Unit's drilling fleet grew to 75 rigs following the August 2002 acquisition of assets from Cactus Drilling Company in exchange for 7.5 million shares of stock, worth an estimated $133 million. The company was eager to drill more wells but its activity was curtailed somewhat by partners concerned about the state of the economy and fluctuating commodity prices. All in all, Unit enjoyed what management described as an acceptable year in 2002: revenues of $187.7 million and net income of $18.2 million. In 2003, the company would experience a year more in keeping with the results of 2001. Revenues reached record levels, to $302.6 million, and net income rebounded to $50.2 million.
Unit's steady expansion continued in 2003 when it paid $35 million in cash for Serdrilco Incorporated and subsidiary Service Drill Southwest LLC. The deal added 12 drilling rigs under contract in the Anadarko Basin in the Texas Panhandle, as well as a 12-truck moving fleet and other equipment. It also increased Unit's drilling fleet to 88 rigs. Unit also made a significant purchase on the production side, paying $182 million in cash and stock to acquire PetroCorp in early 2004. PetroCorp was another Tulsa company, and one that Unit's management had been eyeing for several years. PetroCorp brought with it 40.26 billion cubic feet of natural gas and 2.74 million barrels of oil, its properties located in the Mid-Continent and Gulf Coast regions and nicely complementing Unit's current holdings. PetroCorp was simply too small to compete efficiently, and by adding it to the fold Unit was now much stronger and ready to take on larger competitors.

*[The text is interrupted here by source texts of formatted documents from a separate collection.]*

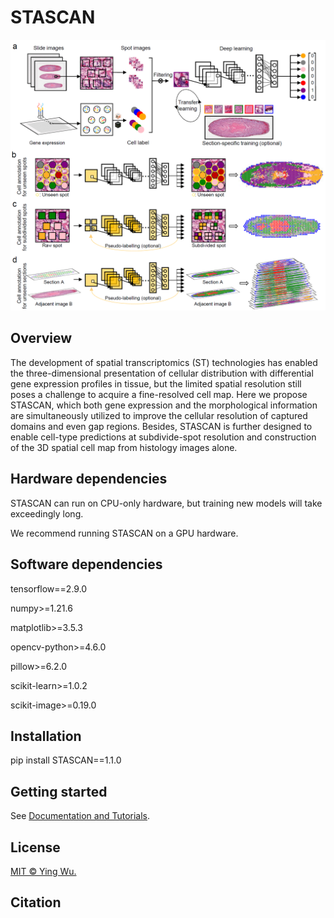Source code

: # STASCAN
![](./STASCAN_overview.png)


## Overview
The development of spatial transcriptomics (ST) technologies has enabled the three-dimensional presentation of cellular distribution with differential gene expression profiles in tissue, but the limited spatial resolution still poses a challenge to acquire a fine-resolved cell map. Here we propose STASCAN, which both gene expression and the morphological information are simultaneously utilized to improve the cellular resolution of captured domains and even gap regions. Besides, STASCAN is further designed to enable cell-type predictions at subdivide-spot resolution and construction of the 3D spatial cell map from histology images alone. 


## Hardware dependencies
STASCAN can run on CPU-only hardware, but training new models will take exceedingly long.

We recommend running STASCAN on a GPU hardware.


## Software dependencies
tensorflow==2.9.0

numpy>=1.21.6

matplotlib>=3.5.3

opencv-python>=4.6.0

pillow>=6.2.0

scikit-learn>=1.0.2

scikit-image>=0.19.0


## Installation
pip install STASCAN==1.1.0


## Getting started

See [Documentation and Tutorials](https://stascan-tutorial.readthedocs.io/en/latest/).


## License
[MIT © Ying Wu.](./LICENSE.txt)


## Citation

Principal Subsidiaries: Unit Drilling Company; Unit Petroleum Company.
Principal Competitors: BP p.l.c.; Grey Wolf, Inc.; Nabors Industries Ltd.
- Robinson, Robin, "Unit Corp. Eyes Long-Term Improvement," Journal Record, May 10, 1988.
- Russell, Ray, "King Kirchner Builds Royal Legacy," Tulsa World, September 10, 2003, p. E1.
- Tippee, Bob, "Unit's Nikkel: US Onshore Drilling Remains Attractive," Oil & Gas Journal, August 4, 2003, p. 29.
- "Tulsa, Okla.-Based Oil-Drilling Firm Focuses on New Assets, Low Debt," Daily Oklahoman, October 28, 2001.